-- Data in this exercise --
━━━━━━
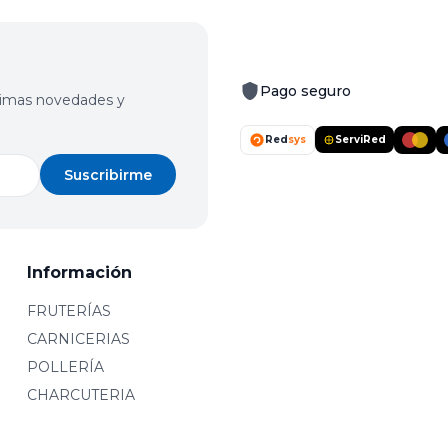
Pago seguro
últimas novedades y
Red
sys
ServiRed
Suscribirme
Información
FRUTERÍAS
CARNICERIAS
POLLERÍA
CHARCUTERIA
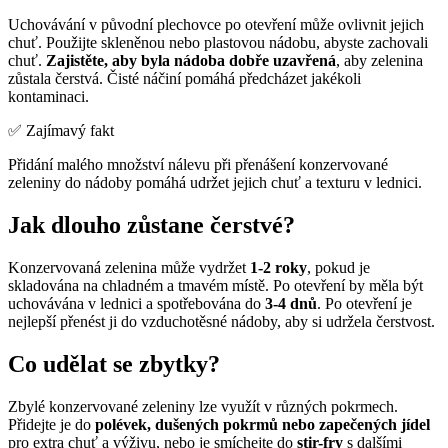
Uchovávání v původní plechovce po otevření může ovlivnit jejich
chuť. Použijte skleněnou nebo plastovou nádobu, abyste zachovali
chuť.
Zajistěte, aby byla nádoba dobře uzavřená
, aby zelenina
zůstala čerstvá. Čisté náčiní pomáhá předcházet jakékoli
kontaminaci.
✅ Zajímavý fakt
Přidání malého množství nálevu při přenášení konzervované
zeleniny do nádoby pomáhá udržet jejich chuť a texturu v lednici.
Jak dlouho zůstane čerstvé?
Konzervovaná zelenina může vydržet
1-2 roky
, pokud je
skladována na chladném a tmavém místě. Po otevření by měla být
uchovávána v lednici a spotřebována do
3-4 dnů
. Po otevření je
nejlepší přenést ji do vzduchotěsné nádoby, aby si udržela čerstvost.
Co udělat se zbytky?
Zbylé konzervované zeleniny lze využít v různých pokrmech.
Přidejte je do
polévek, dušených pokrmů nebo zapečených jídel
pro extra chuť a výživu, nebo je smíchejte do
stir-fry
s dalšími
━━━━━━
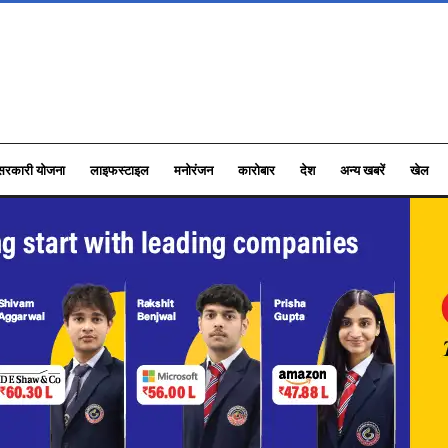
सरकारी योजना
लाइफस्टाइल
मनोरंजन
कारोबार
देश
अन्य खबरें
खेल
━━━━━━
All that should be printed is the run of lines above from the one with "Pago seguro" through the one with "Konzervovaná zelenina může vydržet", both included, exactly as given, with pictures left out.

Pago seguro
últimas novedades y
Red
sys
ServiRed
Suscribirme
Información
FRUTERÍAS
CARNICERIAS
POLLERÍA
CHARCUTERIA
Uchovávání v původní plechovce po otevření může ovlivnit jejich
chuť. Použijte skleněnou nebo plastovou nádobu, abyste zachovali
chuť.
Zajistěte, aby byla nádoba dobře uzavřená
, aby zelenina
zůstala čerstvá. Čisté náčiní pomáhá předcházet jakékoli
kontaminaci.
✅ Zajímavý fakt
Přidání malého množství nálevu při přenášení konzervované
zeleniny do nádoby pomáhá udržet jejich chuť a texturu v lednici.
Jak dlouho zůstane čerstvé?
Konzervovaná zelenina může vydržet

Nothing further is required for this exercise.